É certo e inegável que Mugabe cometeu alguns excessos, mas estão bem longe se igualar aos cometidos por Bush, Blair e companhia que neste caso lideram a campanha anti-mugabismo. E os que acreditam que eles morrem de amores pelos zimbabweanos, sofrem de amnésia. Isto porque passam apenas 16 anos que este mesmo Ocidente que hoje quer Mugabe deslojado do poder, apoiava lideres muito mais sanguinários como Ian Smith e os Bothas que estavam á frente dos regimes racistas que nos discriminavam, matavam e mantinham santos na terra como Mandela na cadeia, um Mandela que só este ano foi, finalmente, retirado da lista negra em que os EUA mantêm todos os que consideram como lideres terroristas.

Confesso que sabia que o Ocidente estava ganhando a guerra das mentes em função da sua propaganda em torno desta crise, mas nunca imaginei que havia tanta gente assim que para mim já têm as suas mentes já formatadas, e que já nutrem tanta repulsa por Mugabe e o seu governo. É curioso que na mesma segunda-feira, jà à noite, houve na BBC um outro debate, em que esta emissora pretendia saber se haveria ou não consenso de que se deve recorrer à força para se remover Mugabe do poder.

A intensidade e divergência de opiniões com que esse debate decorreu, levou-me a ver que o que havia se realizado no Café da Manha servido pelo Emílio Manhique serviu tinha sido um kuxakanema ou ensaio.

Uma das coisas que retive desta da BBC, foi quando um dos participantes de nacionalidade ganesa, se insurgiu contra um outro da coroa britânica que preconizava que se devia levar Mugabe ao julgamento em Haia, por crimes contra o povo zimbabweano.
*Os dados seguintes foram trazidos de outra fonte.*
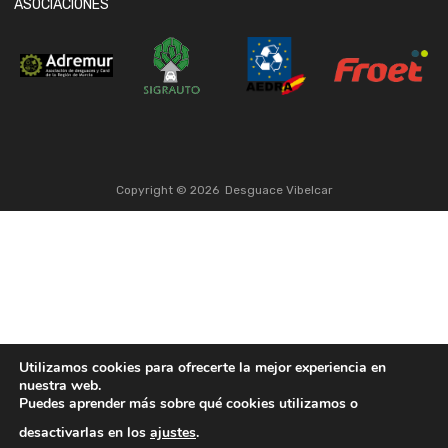
ASOCIACIONES
Copyright ©
2026
Desguace Vibelcar
Utilizamos cookies para ofrecerte la mejor experiencia en
nuestra web.
Puedes aprender más sobre qué cookies utilizamos o
desactivarlas en los
ajustes
.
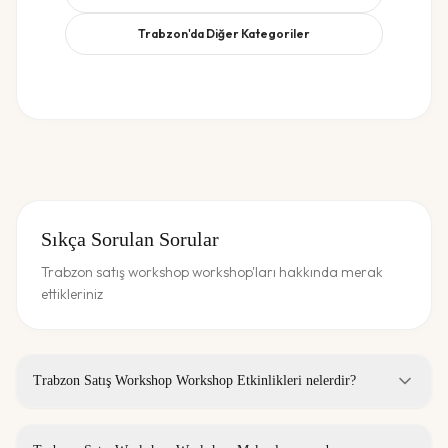
Trabzon
'da Diğer Kategoriler
Sıkça Sorulan Sorular
Trabzon satış workshop workshop'ları hakkında merak
ettikleriniz
Trabzon Satış Workshop Workshop Etkinlikleri nelerdir?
O ganês chamou ao atenção o tal britânico, dizendo que se se fosse pelo gravidade dos crimes cometidos, os que deviam ser priorizados eram George Bush, dos EUA, e o seu amigo e fiel britânico Tony Blair, porque invadiram, sem justa causa, o Iraque na base de mentiras, e a mantêm ocupado, e a matar to seu povo só e só porque é contra essa sua ocupação. ´

´´Mas porque só levam para julgamento os lideres doutros países, e nunca os dos vossos próprios que, neste caso, também cometem crimes contra os povos, como o fizeram Bush e Blair, e ainda o fazem no Iraque´´, indagou aquele ganês, deixando o tal comentador inglês sem jeito, tendo este se limitado a dizer que ele tinha sido contra a invasão do Iraque, ao que o ganês replicou que agora devia exigir que fossem julgados, e não se limite a preconizar isso em relação a Mugabe.

Uma vez chegado aqui, julgo ter sido capaz de provar que há muita gente aqui no nosso país que tem a sua mente moldada pela propaganda ocidental, daí que se senta tanta repulsa contra Mugabe, por ter cometido quanto a mim, o pior crime de acabar com o monopólio das terras férteis pela minoria branca do seu pais, mas já não nutram nenhuma aversão e repulsa por Bush e Blair, que invadiram uma nação tão distante como o Iraque, para se apoderarem das suas imensas jazidas de petróleo.